Here are my highlights of the entire evening:
  • The table centerpiece, a black vase, was later used in Course #10 and kept me amused the whole time. Apparently it was filled with dry ice because every few minutes I can see the outside of the vase crystalize.
  • The sommelier attending to me always had an interesting story/description about each wine pairing. This guy knew his stuff! I forgot his name but you can't miss him. He's the guy with the curly/teased hair in the shape of an afro (not sure if his hair looks like this every night). I wish I got his name because I would love to have him as my permanent sommelier every time I come to Alinea. Top notch, such a nice guy.
  • Chef de Cuisine, Dave Beran held down the fort while Chef Grant Achatz was away. Was I disappointed that 'the' chef was not in the house? Not one bit. Everything turned out great and I came home amazed. Maybe next time I'll get to explore the kitchen
  • Did I mention the wine pairings were killer? Sure was awesome. I thought I couldn't drive back to the hotel which was 30 minutes away. Foodie Advice: Take a cab!
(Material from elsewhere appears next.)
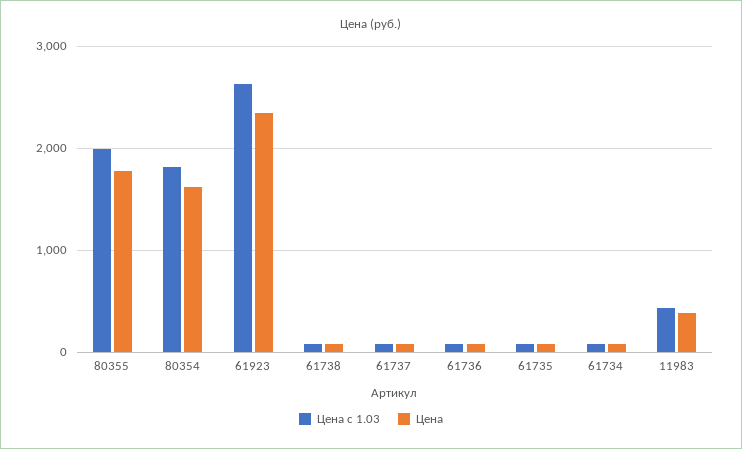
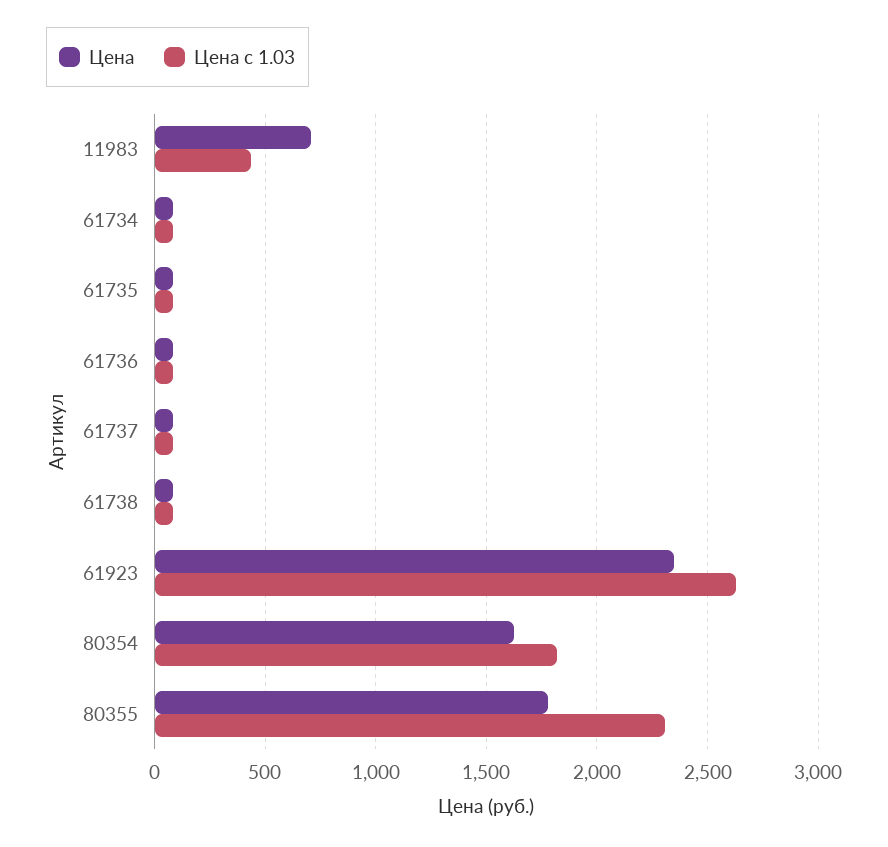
Цена с 1.03, 80355: 2000 -> 2300
Цена, 11983: 400 -> 700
  • Between savory courses, I was served several types of bread accompanied by two butters (light goat's milk and creamy cow's milk topped with Hawaiian Black Lava Salt). All of the bread varieties were delish.
  • If I had to pick my best courses based on taste and "playfulness" it would be:
  1. Course #7: Soft Shell Crab - "Mat plate"
  2. Course #14: Rhubarb - "Lavender infused pillow"
  3. Course #10: Wagyu Beef - "Cloud of aromatic vapor"
  4. Course #9: Black Truffle - "One bite wonder from a bottomless dish"
  5. Course #11, 12, 13: Bacon/Yogurt/Bubble Gum - "Take a shot, suck on a glass tube and tear off hanging bacon"
  6. Course #16: Sweet Potato - "Fire-burning cinnamon stick"
  7. Course #8: Blue Crab - "Blue crab ice cream"
  8. Course #15: Chocolate - "Liquid spheres"
  • I was happy to take home a signed copy of the Alinea cookbook. See detailed post here.
  • The service overall was top notch. I was even afraid to leave a water mark on the bathroom counter since it was perfect. When I left the restaurant, I didn't have to wait for my car since it was already there when I got out.

Alinea has secured it's place as one of the best restaurants in the world. Grant's innovative approach to American Contemporary cuisine will continue to evolve and I look forward to seeing Alinea move up in the ranks of elBulli and The Fat Duck. I can best describe my Alinea experience as "Cirque du Soleil on food steroids".